__TEXTE FOURNI__.

Les hommes sont soumis à des traitements allant à l'encontre des Conventions Internationales de Genève sur les prisonniers de guerre (tortures, travaux de forces dans les tranchées en première ligne,…) ou bien exécutés arbitrairement (comme lors de la chute de la poche de Srebrenica sous "protection" de l'ONU : Entre 8 000 et 10 000 hommes sont abattus par les nationalistes serbes, avec des femmes et des enfants fuyant l'enclave). Délations, chantages, viols et meurtres devant les proches, déportations, exécutions massives et sommaires, fosses communes et charniers de centaines de corps replongent l'Europe dans son passé.

La sélection des victimes se fait sur des bases communautaires, et non pas ethniques comme le ressassent les médias occidentaux.

En effet, si on rentre vraiment dans la logique ethnique, les Bosno-Herzégoviniens "Musulmans", "Serbes" et "Croates" sont tous slaves. Les clivages communautaires n'ont donc pas de fondements ethniques.

La situation est plutôt proche du XVIième-XVIIième siècles en France. Les gens se sont constitués au cours de cette période en véritables communautés selon leur appartenance au catholicisme ou au protestantisme. Généralement, les campagnes sont assez cloisonnées, les villages étant plutôt monocommunautaires (mais les villages sont eux-mêmes imbriqués les uns les autres dans l'espace rural), tandis que les villes sont peuplées par toutes les communautés.

__OBJECTIFS__.
1. Répondez aux questions suivantes sur le texte consacré aux violences en Bosnie-Herzégovine.
(a) Combien d'hommes sont abattus lors de la chute de la poche de Srebrenica ?
(b) Sur quelles bases se fait la sélection des victimes ?
(c) À quelle période de l'histoire de France la situation est-elle comparée ?
2. Prolongez le texte sur les violences en Bosnie-Herzégovine en reprenant après sa dernière phrase.

__DONNÉES RECUEILLIES__.
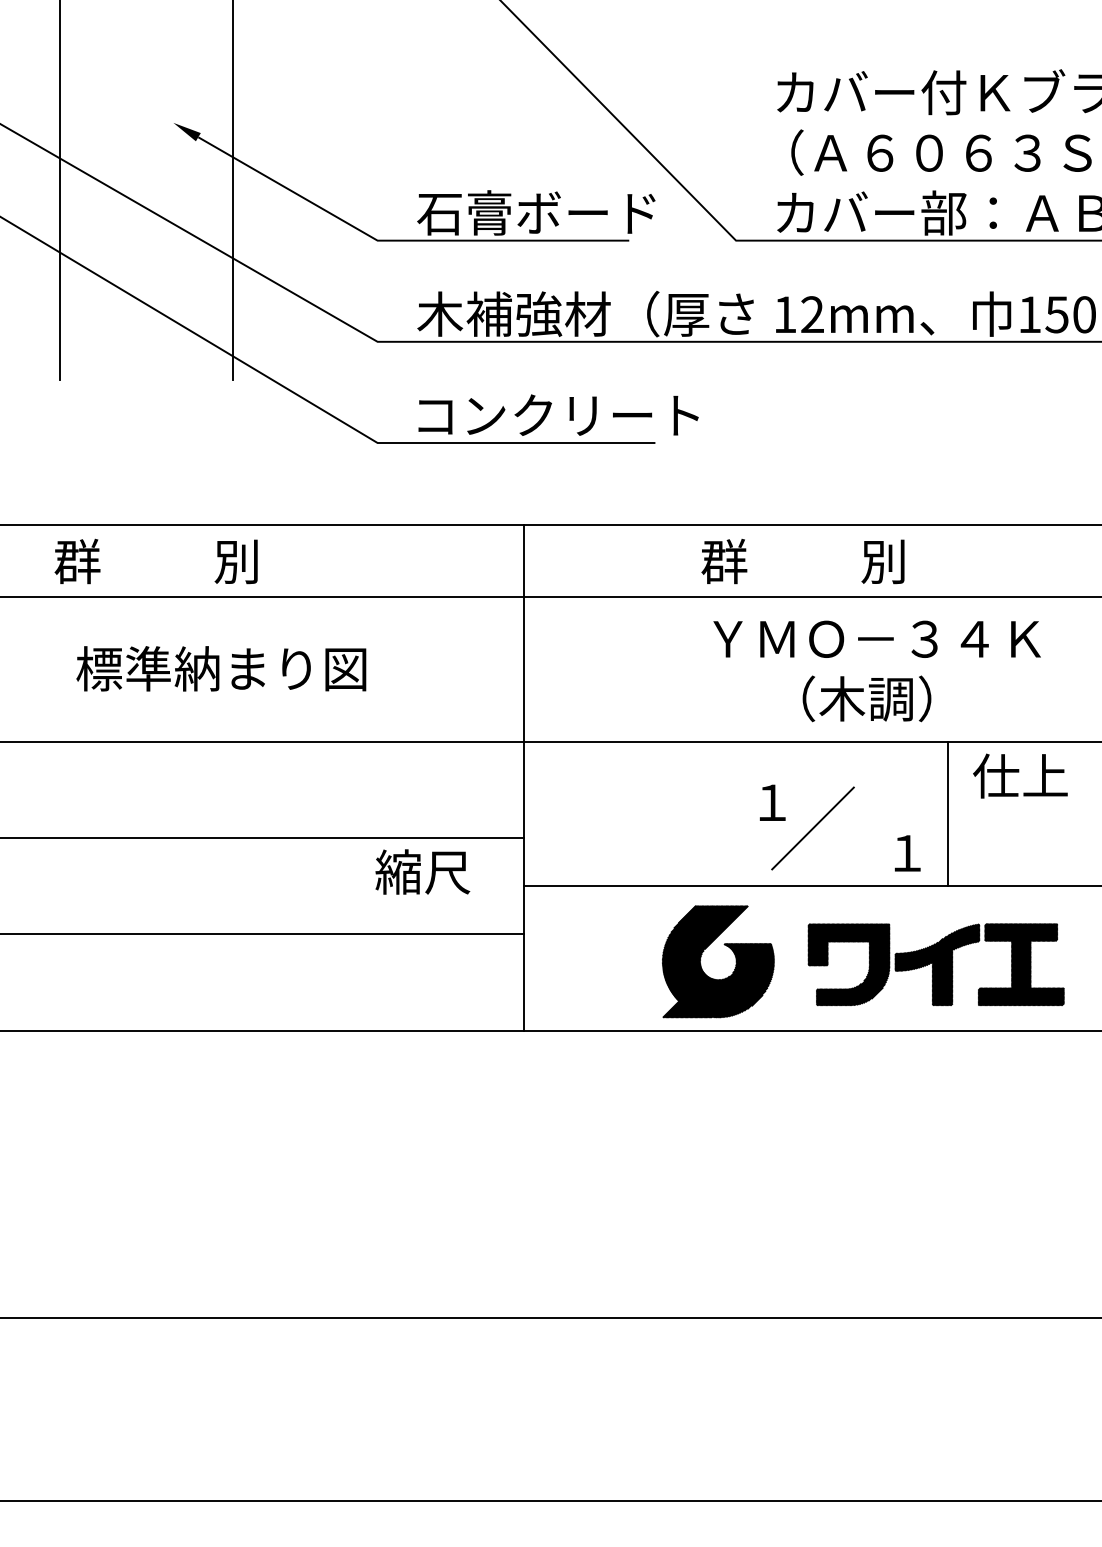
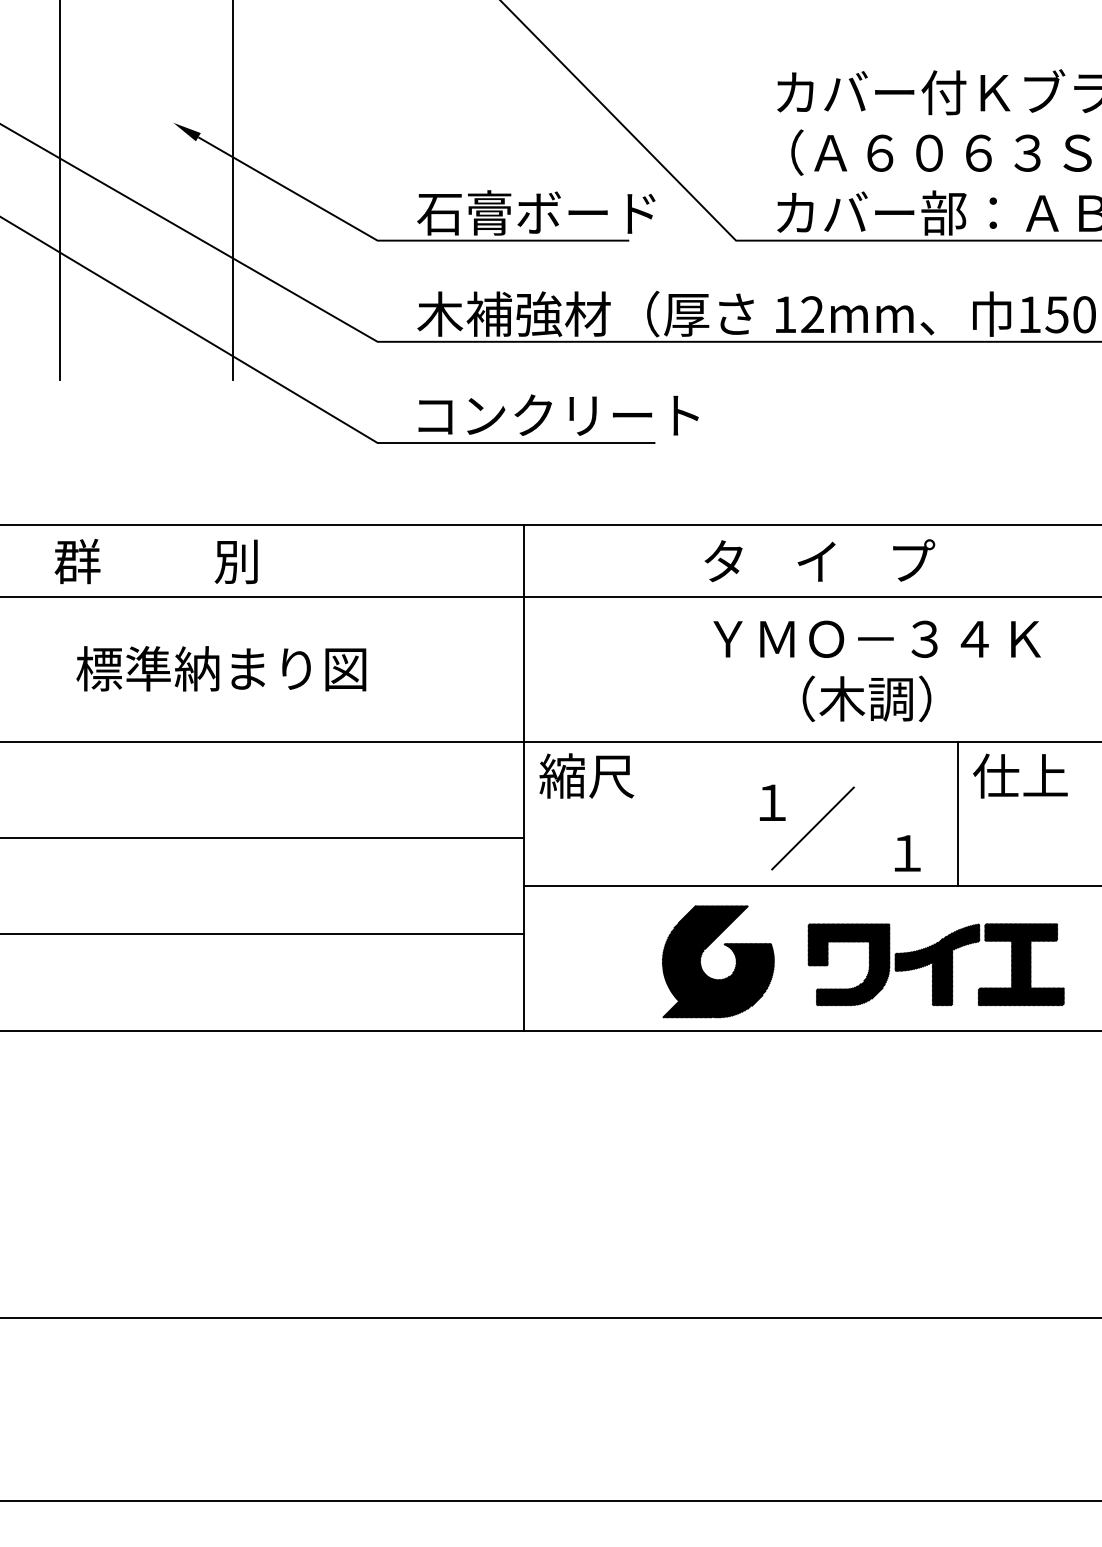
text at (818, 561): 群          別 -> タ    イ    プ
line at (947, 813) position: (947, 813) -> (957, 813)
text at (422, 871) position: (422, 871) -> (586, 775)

__RÉPONSES__.
1.
(a) Entre 8 000 et 10 000 hommes.
(b) Sur des bases communautaires, et non ethniques.
(c) Aux XVIe et XVIIe siècles.

2.
Avec les guerres de religion, les communautés se structurent en réseaux ou groupes de pression ayant alors une vocation politique, celle de "défendre" leur communauté. La France se divise ainsi en regroupements de villes, de places fortes, et de villages acquis à telle ou telle communauté. La principale différence avec la situation actuelle en Bosnie-Herzégovine, c'est que la communauté religieuse est devenue une nationalité…

Cette conception ethnico-religieuse de la Nation dans les Balkans met à mal celle de la Révolution Française d'un rassemblement contractuel de citoyens désirant vivre ensemble. Quand les nationalistes dépassent la "fiction ethnique", c'est pour nier le droit des autres communautés au statut de nationalité : généralement, les nationalistes serbes (et croates) considèrent que les Musulmans sont en fait des Serbes (ou des Croates) qui "ont mal tourné", s'étant convertis à l'islam, et qu'il s'agit de ramener dans le "droit chemin", par n'importe quel moyen.

Les seuls moyens des nationalistes (et par la même occasion, des diplomates et des médias occidentaux) de classifier systématiquement les gens en ethnies sont :

        - Leur religion (pour peu qu'ils en aient une et qu'ils l'affichent)
        - Leurs prénoms (les Musulmans, par exemple, ont souvent des prénoms turcs ou arabes)
        - La notoriété de leurs origines (si le voisinage connaît la religion de leurs parents ou grands-parents)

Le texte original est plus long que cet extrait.